During the American election campaigns in 2016 fake news was the new big thing, with Russia being accused of orchestrating an intelligence campaign to influence the outcome of the presidential election. Regardless of what Russia did or did not do, spreading the message efficiently requires both that traditional media pick it up to grant it credibility, and that people share it on social media platforms to get as much coverage as possible. Machine learning can play many roles in this, and we will look at an obvious use case, which is pretty much the same way recommendations work on Netflix or Amazon – by use of feature-based labelling.
Any “news” article will have several features. Examples of features are:
- Language style (using a readability metric)
- Length of article (word count)
- Use of celebrities (none, light, medium, heavy)
- Visual intensity (none, light, medium, heavy)
- Shock factor (none, light, medium, heavy)
Let us say we consider a news article successful if it receives more than 100k shares on Facebook, or if it is quoted on CNN. So, our news articles can be SUCCESSFUL or NOT SUCCESSFUL depending on these criteria.
One simple but often efficient way we can use machine learning to understand what makes an article successful is to use existing data to train a decision surface. Say we have a collection of 200 news articles, and that we can check whether they are successful or not (they are labelled). This is our training set. Based on that, we can use statistics to find out which features will help us predict which label to apply to which data point. If we boil this down to two factors (language style and word count), we can create a scatter plot of these articles. By analyzing our set of training data, we seek to learn how we can exploit the factors to make our fake news spread. We have plotted our training data in a scatter plot to inspect it visually.
What we learn from simply looking at the plot is that the article should be fairly short, and intermediately difficult in readability (seems to be somewhere between 60 and 80 on the Flesch index, corresponding to articles that can be read by high school graduates).
Using a classification algorithm like the Naïve Bayesian classification algorithm, we can generate a decision surface based on our data.
Everything that falls into the red region will be predicted as successful. Giving up on the ability to plot the features in a single scatter plot, we can feed the algorithm with our full feature set, allowing it to figure out more factors we should care about when creating our fake news campaign.

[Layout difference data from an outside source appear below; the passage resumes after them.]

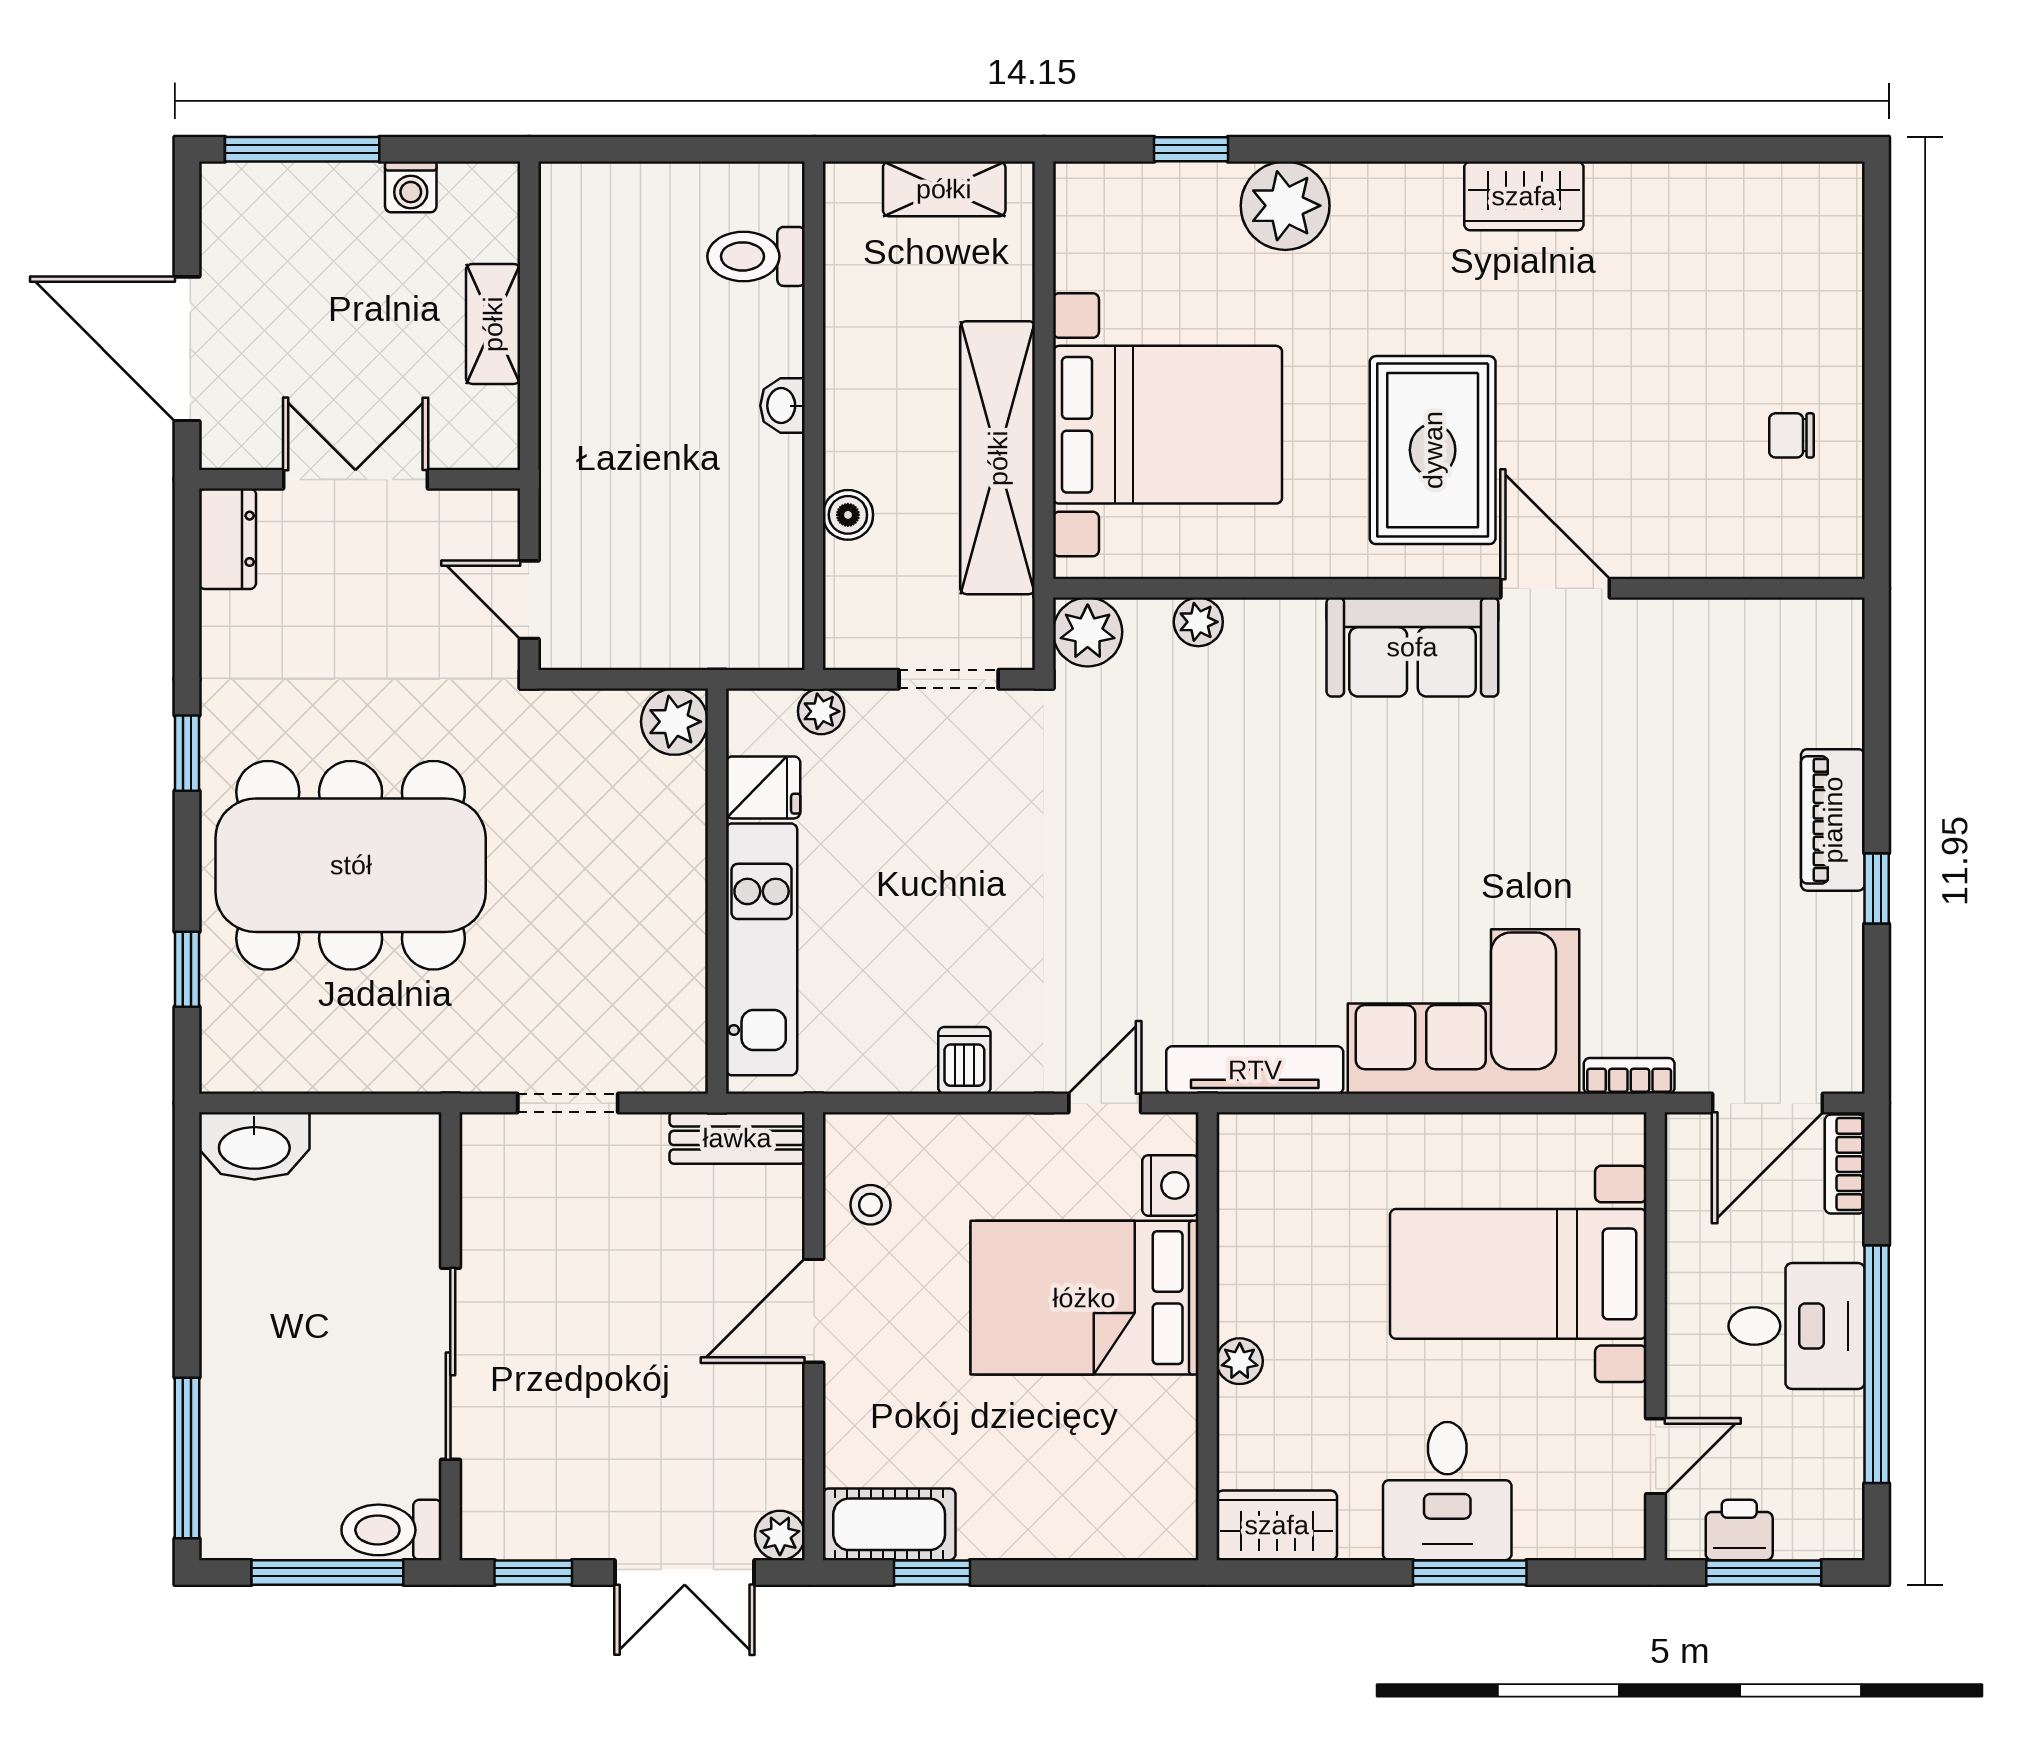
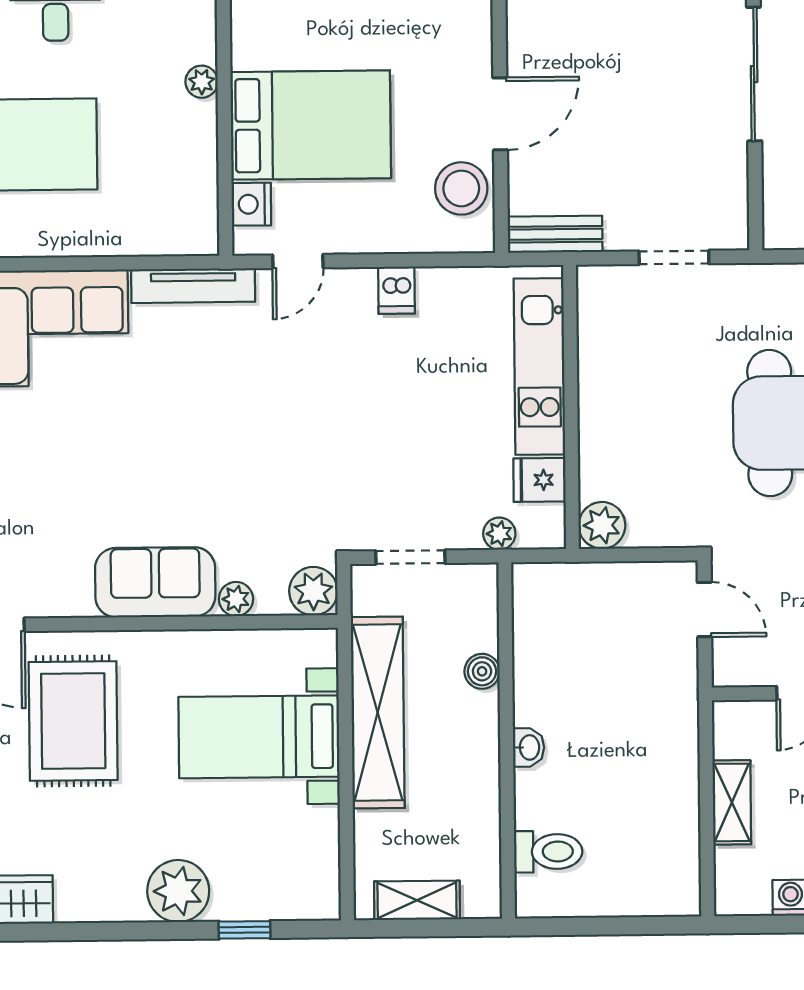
bed with nightstands: (1168, 425) -> (259, 737), width x0.73
sofa: (1412, 647) -> (155, 582), moved
stool: (870, 1205) -> (461, 188), width x1.89, depth x1.89

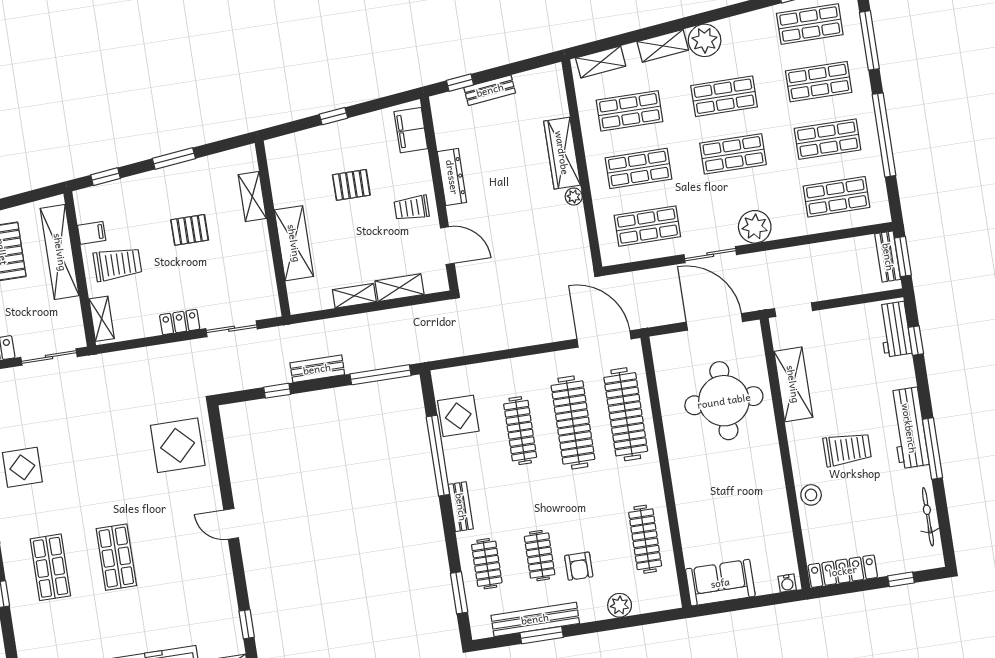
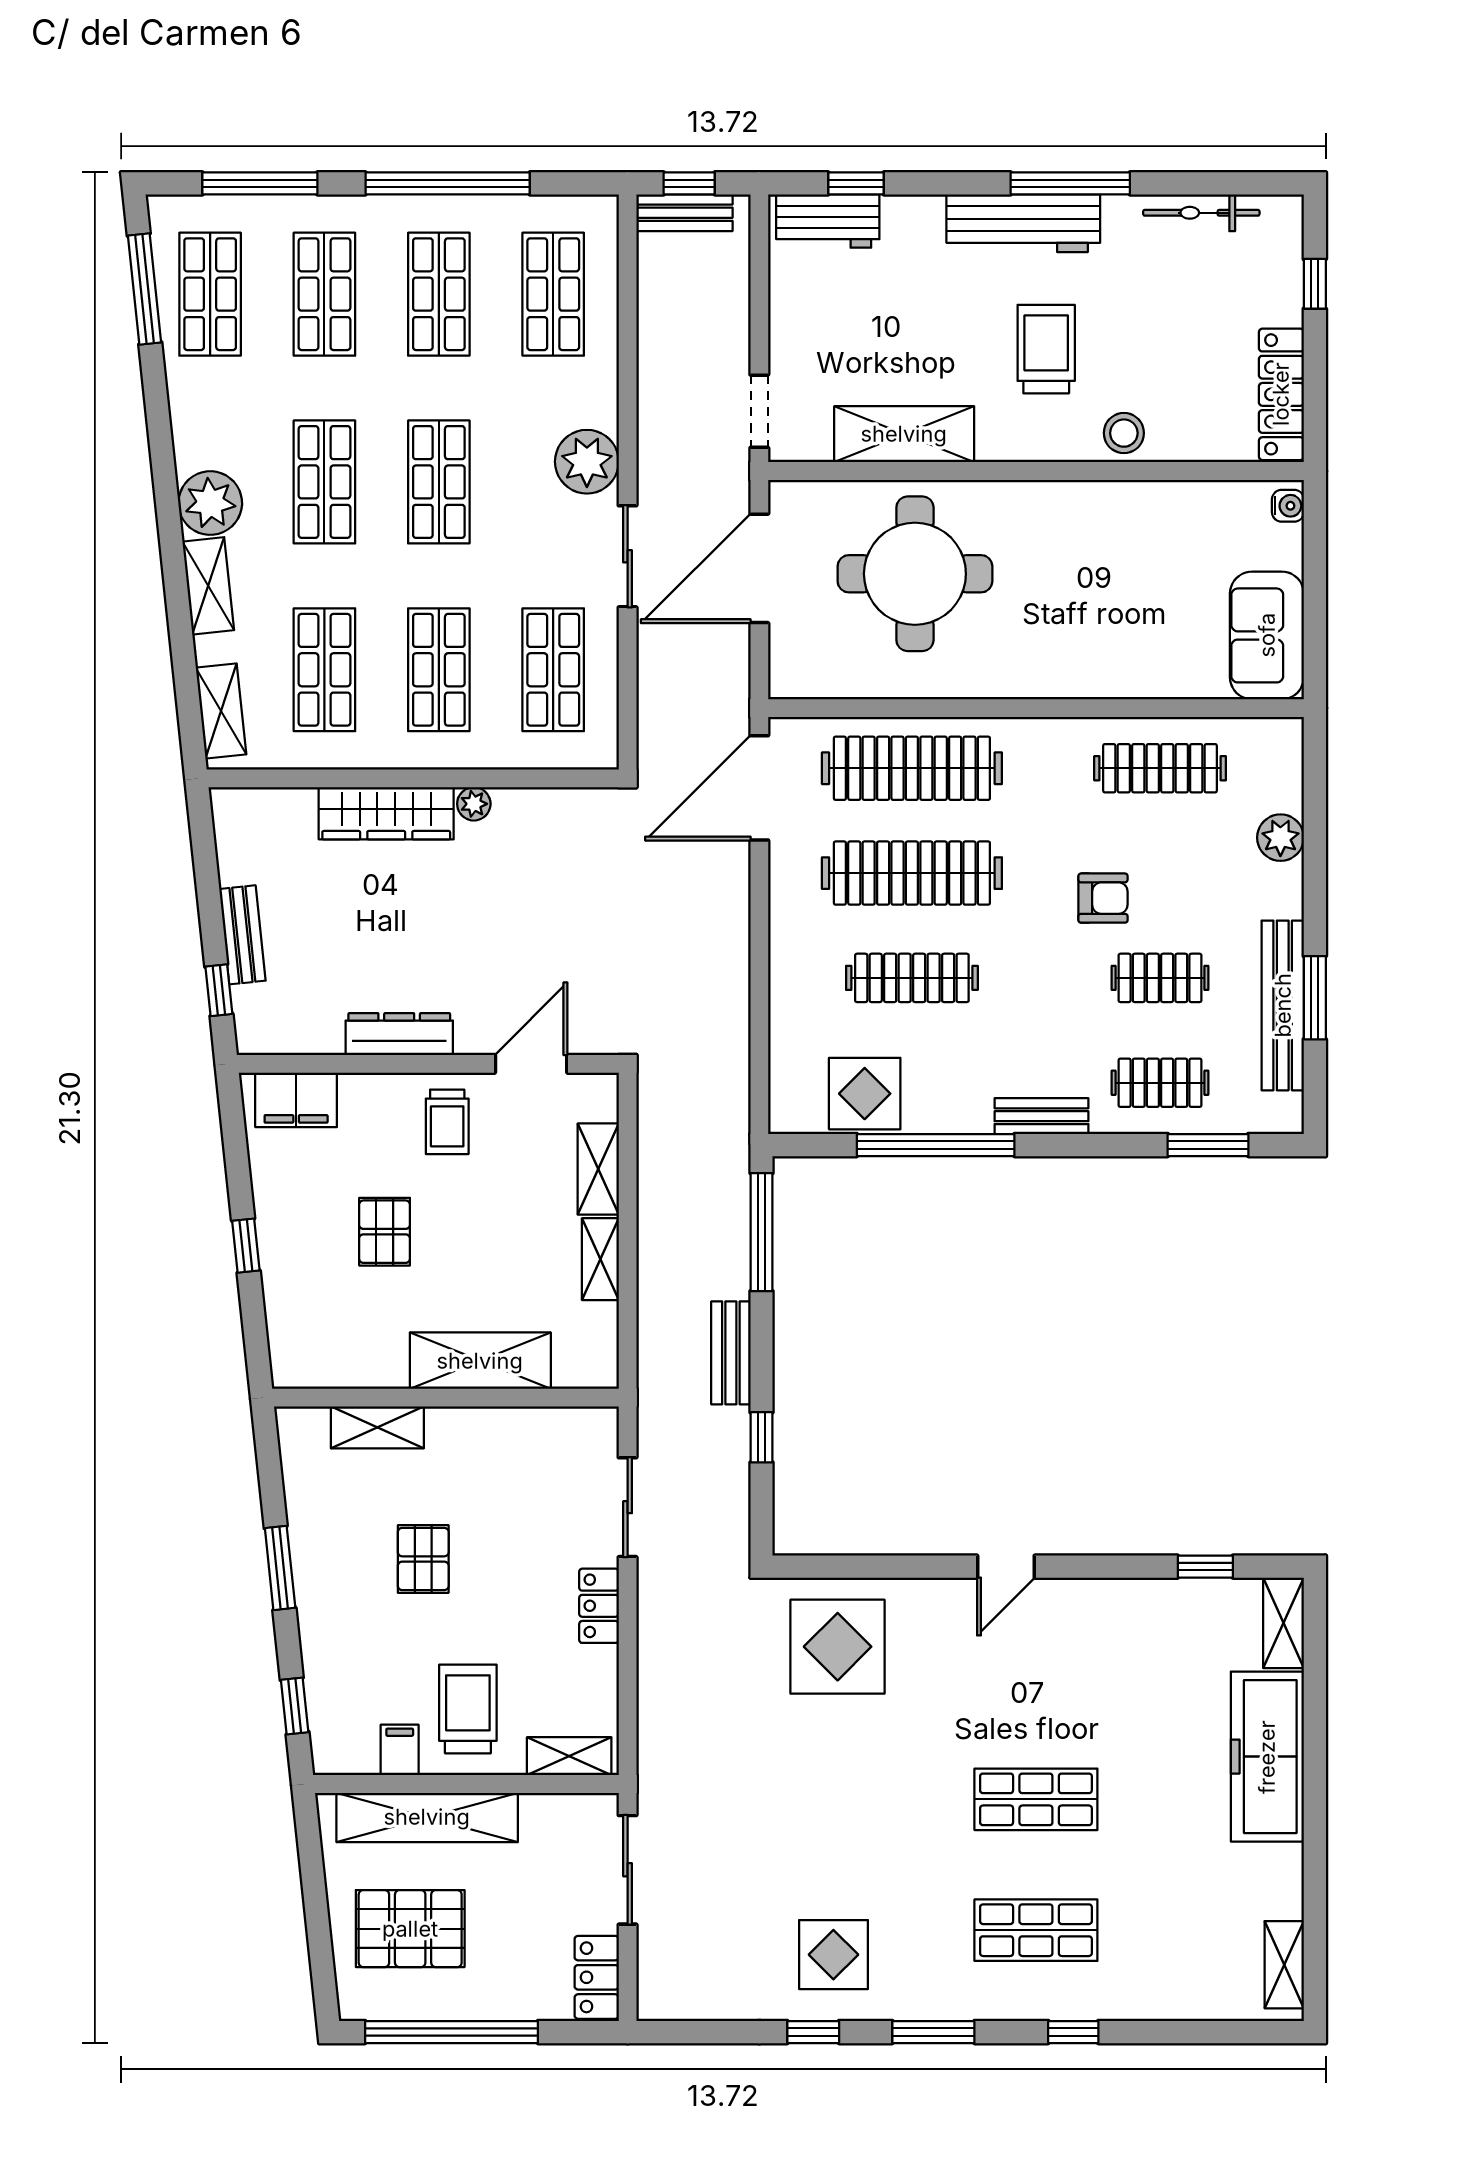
window: (903, 257) -> (689, 183), width x0.67
armchair: (579, 566) -> (1103, 898), moved

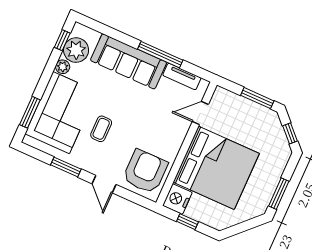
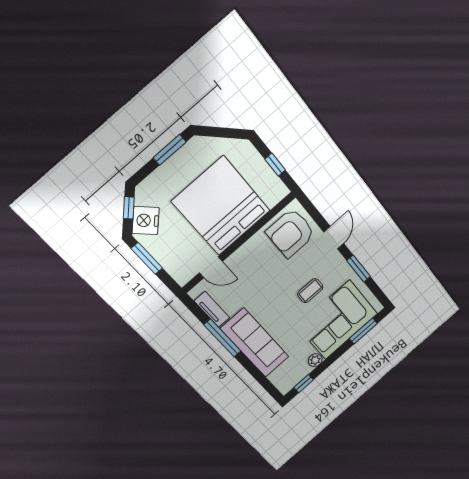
plant: (76, 50) -> (296, 371), removed
nightstand: (177, 199) -> (146, 221), moved, turned 135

This shows that the same methods used to drive recommendation engines, can also be used to learn how to best influence people – useful both in marketing, and in trying to “rig elections”. By the way, this simple labeling of data using classifiers like above is one arm of machine learning, known as supervised learning. The data set used in this post was randomly generated – so it didn’t really teach you how to create efficient fake news articles – but it did show you how you can find out.